§ **ACTIVITY**
Retype the data that follows with no alterations, please.

§ **PROVIDED DATA**
-=-=-=-=-

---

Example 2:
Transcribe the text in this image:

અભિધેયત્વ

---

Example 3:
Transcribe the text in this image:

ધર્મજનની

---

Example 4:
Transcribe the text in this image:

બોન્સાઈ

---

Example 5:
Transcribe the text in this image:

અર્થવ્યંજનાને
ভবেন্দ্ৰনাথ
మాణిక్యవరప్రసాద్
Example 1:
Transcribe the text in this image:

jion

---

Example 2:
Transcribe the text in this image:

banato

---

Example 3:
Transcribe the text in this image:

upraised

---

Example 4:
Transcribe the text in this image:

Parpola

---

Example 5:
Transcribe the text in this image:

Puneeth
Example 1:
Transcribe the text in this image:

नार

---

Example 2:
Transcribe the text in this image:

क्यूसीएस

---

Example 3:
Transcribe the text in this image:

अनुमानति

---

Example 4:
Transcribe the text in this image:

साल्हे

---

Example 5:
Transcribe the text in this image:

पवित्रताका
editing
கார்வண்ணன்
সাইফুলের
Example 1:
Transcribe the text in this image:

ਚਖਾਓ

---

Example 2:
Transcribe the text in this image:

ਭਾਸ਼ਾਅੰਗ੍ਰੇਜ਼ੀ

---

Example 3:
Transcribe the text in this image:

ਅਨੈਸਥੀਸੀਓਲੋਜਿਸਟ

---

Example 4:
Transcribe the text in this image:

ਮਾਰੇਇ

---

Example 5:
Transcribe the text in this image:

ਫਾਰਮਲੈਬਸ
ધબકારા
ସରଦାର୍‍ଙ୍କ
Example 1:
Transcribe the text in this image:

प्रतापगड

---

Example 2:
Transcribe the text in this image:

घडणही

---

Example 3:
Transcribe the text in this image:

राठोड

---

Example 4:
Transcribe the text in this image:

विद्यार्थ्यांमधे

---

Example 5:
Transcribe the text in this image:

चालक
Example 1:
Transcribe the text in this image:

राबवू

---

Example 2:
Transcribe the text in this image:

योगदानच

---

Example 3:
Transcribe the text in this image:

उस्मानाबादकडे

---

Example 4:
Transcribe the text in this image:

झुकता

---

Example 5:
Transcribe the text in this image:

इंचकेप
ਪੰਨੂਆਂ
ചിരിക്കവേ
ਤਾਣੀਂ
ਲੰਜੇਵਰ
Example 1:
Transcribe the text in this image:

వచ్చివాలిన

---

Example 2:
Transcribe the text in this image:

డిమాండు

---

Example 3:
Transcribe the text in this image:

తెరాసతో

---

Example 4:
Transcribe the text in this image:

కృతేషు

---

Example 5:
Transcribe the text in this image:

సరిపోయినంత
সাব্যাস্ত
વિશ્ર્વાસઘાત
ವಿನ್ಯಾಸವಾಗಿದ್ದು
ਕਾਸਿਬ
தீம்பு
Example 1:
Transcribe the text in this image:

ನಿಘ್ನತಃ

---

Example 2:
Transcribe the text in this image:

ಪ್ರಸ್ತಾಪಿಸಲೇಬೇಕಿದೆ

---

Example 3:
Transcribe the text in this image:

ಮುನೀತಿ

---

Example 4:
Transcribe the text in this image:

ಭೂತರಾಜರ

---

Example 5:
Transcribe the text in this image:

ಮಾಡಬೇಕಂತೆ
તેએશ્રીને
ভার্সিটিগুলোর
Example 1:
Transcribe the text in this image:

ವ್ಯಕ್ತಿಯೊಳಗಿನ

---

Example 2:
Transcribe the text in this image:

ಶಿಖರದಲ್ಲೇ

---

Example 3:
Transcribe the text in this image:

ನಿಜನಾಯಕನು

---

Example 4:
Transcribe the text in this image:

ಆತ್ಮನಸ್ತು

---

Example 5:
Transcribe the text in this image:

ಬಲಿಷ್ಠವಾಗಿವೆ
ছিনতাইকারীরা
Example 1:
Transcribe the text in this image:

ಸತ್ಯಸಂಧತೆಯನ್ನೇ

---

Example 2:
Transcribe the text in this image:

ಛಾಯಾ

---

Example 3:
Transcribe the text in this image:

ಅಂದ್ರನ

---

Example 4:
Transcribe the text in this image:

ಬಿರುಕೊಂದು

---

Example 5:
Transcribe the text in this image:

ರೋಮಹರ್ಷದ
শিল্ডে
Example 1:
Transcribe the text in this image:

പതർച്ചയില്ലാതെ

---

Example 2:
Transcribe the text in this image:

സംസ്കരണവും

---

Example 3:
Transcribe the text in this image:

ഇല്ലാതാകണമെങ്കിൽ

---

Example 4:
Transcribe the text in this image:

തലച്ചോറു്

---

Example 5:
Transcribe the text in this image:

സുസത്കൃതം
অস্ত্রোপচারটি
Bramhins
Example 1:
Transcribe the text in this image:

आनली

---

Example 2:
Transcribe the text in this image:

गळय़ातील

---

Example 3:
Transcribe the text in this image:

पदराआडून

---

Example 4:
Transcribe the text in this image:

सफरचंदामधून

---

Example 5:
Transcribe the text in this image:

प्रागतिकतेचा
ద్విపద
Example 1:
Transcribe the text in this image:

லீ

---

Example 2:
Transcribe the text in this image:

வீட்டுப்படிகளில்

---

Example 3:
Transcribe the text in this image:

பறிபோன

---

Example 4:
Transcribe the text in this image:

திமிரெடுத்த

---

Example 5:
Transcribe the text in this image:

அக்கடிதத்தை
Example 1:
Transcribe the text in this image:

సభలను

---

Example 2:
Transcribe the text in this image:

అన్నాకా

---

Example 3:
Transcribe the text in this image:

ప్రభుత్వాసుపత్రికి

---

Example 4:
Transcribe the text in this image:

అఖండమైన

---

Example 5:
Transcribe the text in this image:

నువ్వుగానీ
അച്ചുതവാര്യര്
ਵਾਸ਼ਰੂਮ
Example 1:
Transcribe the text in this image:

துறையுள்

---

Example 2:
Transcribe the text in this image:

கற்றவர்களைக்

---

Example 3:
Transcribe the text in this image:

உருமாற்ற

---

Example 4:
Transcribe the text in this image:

-=-=-=-=-

§ **WRITTEN RESPONSE**
---

Example 2:
Transcribe the text in this image:

અભિધેયત્વ

---

Example 3:
Transcribe the text in this image:

ધર્મજનની

---

Example 4:
Transcribe the text in this image:

બોન્સાઈ

---

Example 5:
Transcribe the text in this image:

અર્થવ્યંજનાને
ভবেন্দ্ৰনাথ
మాణిక్యవరప్రసాద్
Example 1:
Transcribe the text in this image:

jion

---

Example 2:
Transcribe the text in this image:

banato

---

Example 3:
Transcribe the text in this image:

upraised

---

Example 4:
Transcribe the text in this image:

Parpola

---

Example 5:
Transcribe the text in this image:

Puneeth
Example 1:
Transcribe the text in this image:

नार

---

Example 2:
Transcribe the text in this image:

क्यूसीएस

---

Example 3:
Transcribe the text in this image:

अनुमानति

---

Example 4:
Transcribe the text in this image:

साल्हे

---

Example 5:
Transcribe the text in this image:

पवित्रताका
editing
கார்வண்ணன்
সাইফুলের
Example 1:
Transcribe the text in this image:

ਚਖਾਓ

---

Example 2:
Transcribe the text in this image:

ਭਾਸ਼ਾਅੰਗ੍ਰੇਜ਼ੀ

---

Example 3:
Transcribe the text in this image:

ਅਨੈਸਥੀਸੀਓਲੋਜਿਸਟ

---

Example 4:
Transcribe the text in this image:

ਮਾਰੇਇ

---

Example 5:
Transcribe the text in this image:

ਫਾਰਮਲੈਬਸ
ધબકારા
ସରଦାର୍‍ଙ୍କ
Example 1:
Transcribe the text in this image:

प्रतापगड

---

Example 2:
Transcribe the text in this image:

घडणही

---

Example 3:
Transcribe the text in this image:

राठोड

---

Example 4:
Transcribe the text in this image:

विद्यार्थ्यांमधे

---

Example 5:
Transcribe the text in this image:

चालक
Example 1:
Transcribe the text in this image:

राबवू

---

Example 2:
Transcribe the text in this image:

योगदानच

---

Example 3:
Transcribe the text in this image:

उस्मानाबादकडे

---

Example 4:
Transcribe the text in this image:

झुकता

---

Example 5:
Transcribe the text in this image:

इंचकेप
ਪੰਨੂਆਂ
ചിരിക്കവേ
ਤਾਣੀਂ
ਲੰਜੇਵਰ
Example 1:
Transcribe the text in this image:

వచ్చివాలిన

---

Example 2:
Transcribe the text in this image:

డిమాండు

---

Example 3:
Transcribe the text in this image:

తెరాసతో

---

Example 4:
Transcribe the text in this image:

కృతేషు

---

Example 5:
Transcribe the text in this image:

సరిపోయినంత
সাব্যাস্ত
વિશ્ર્વાસઘાત
ವಿನ್ಯಾಸವಾಗಿದ್ದು
ਕਾਸਿਬ
தீம்பு
Example 1:
Transcribe the text in this image:

ನಿಘ್ನತಃ

---

Example 2:
Transcribe the text in this image:

ಪ್ರಸ್ತಾಪಿಸಲೇಬೇಕಿದೆ

---

Example 3:
Transcribe the text in this image:

ಮುನೀತಿ

---

Example 4:
Transcribe the text in this image:

ಭೂತರಾಜರ

---

Example 5:
Transcribe the text in this image:

ಮಾಡಬೇಕಂತೆ
તેએશ્રીને
ভার্সিটিগুলোর
Example 1:
Transcribe the text in this image:

ವ್ಯಕ್ತಿಯೊಳಗಿನ

---

Example 2:
Transcribe the text in this image:

ಶಿಖರದಲ್ಲೇ

---

Example 3:
Transcribe the text in this image:

ನಿಜನಾಯಕನು

---

Example 4:
Transcribe the text in this image:

ಆತ್ಮನಸ್ತು

---

Example 5:
Transcribe the text in this image:

ಬಲಿಷ್ಠವಾಗಿವೆ
ছিনতাইকারীরা
Example 1:
Transcribe the text in this image:

ಸತ್ಯಸಂಧತೆಯನ್ನೇ

---

Example 2:
Transcribe the text in this image:

ಛಾಯಾ

---

Example 3:
Transcribe the text in this image:

ಅಂದ್ರನ

---

Example 4:
Transcribe the text in this image:

ಬಿರುಕೊಂದು

---

Example 5:
Transcribe the text in this image:

ರೋಮಹರ್ಷದ
শিল্ডে
Example 1:
Transcribe the text in this image:

പതർച്ചയില്ലാതെ

---

Example 2:
Transcribe the text in this image:

സംസ്കരണവും

---

Example 3:
Transcribe the text in this image:

ഇല്ലാതാകണമെങ്കിൽ

---

Example 4:
Transcribe the text in this image:

തലച്ചോറു്

---

Example 5:
Transcribe the text in this image:

സുസത്കൃതം
অস্ত্রোপচারটি
Bramhins
Example 1:
Transcribe the text in this image:

आनली

---

Example 2:
Transcribe the text in this image:

गळय़ातील

---

Example 3:
Transcribe the text in this image:

पदराआडून

---

Example 4:
Transcribe the text in this image:

सफरचंदामधून

---

Example 5:
Transcribe the text in this image:

प्रागतिकतेचा
ద్విపద
Example 1:
Transcribe the text in this image:

லீ

---

Example 2:
Transcribe the text in this image:

வீட்டுப்படிகளில்

---

Example 3:
Transcribe the text in this image:

பறிபோன

---

Example 4:
Transcribe the text in this image:

திமிரெடுத்த

---

Example 5:
Transcribe the text in this image:

அக்கடிதத்தை
Example 1:
Transcribe the text in this image:

సభలను

---

Example 2:
Transcribe the text in this image:

అన్నాకా

---

Example 3:
Transcribe the text in this image:

ప్రభుత్వాసుపత్రికి

---

Example 4:
Transcribe the text in this image:

అఖండమైన

---

Example 5:
Transcribe the text in this image:

నువ్వుగానీ
അച്ചുതവാര്യര്
ਵਾਸ਼ਰੂਮ
Example 1:
Transcribe the text in this image:

துறையுள்

---

Example 2:
Transcribe the text in this image:

கற்றவர்களைக்

---

Example 3:
Transcribe the text in this image:

உருமாற்ற

---

Example 4:
Transcribe the text in this image:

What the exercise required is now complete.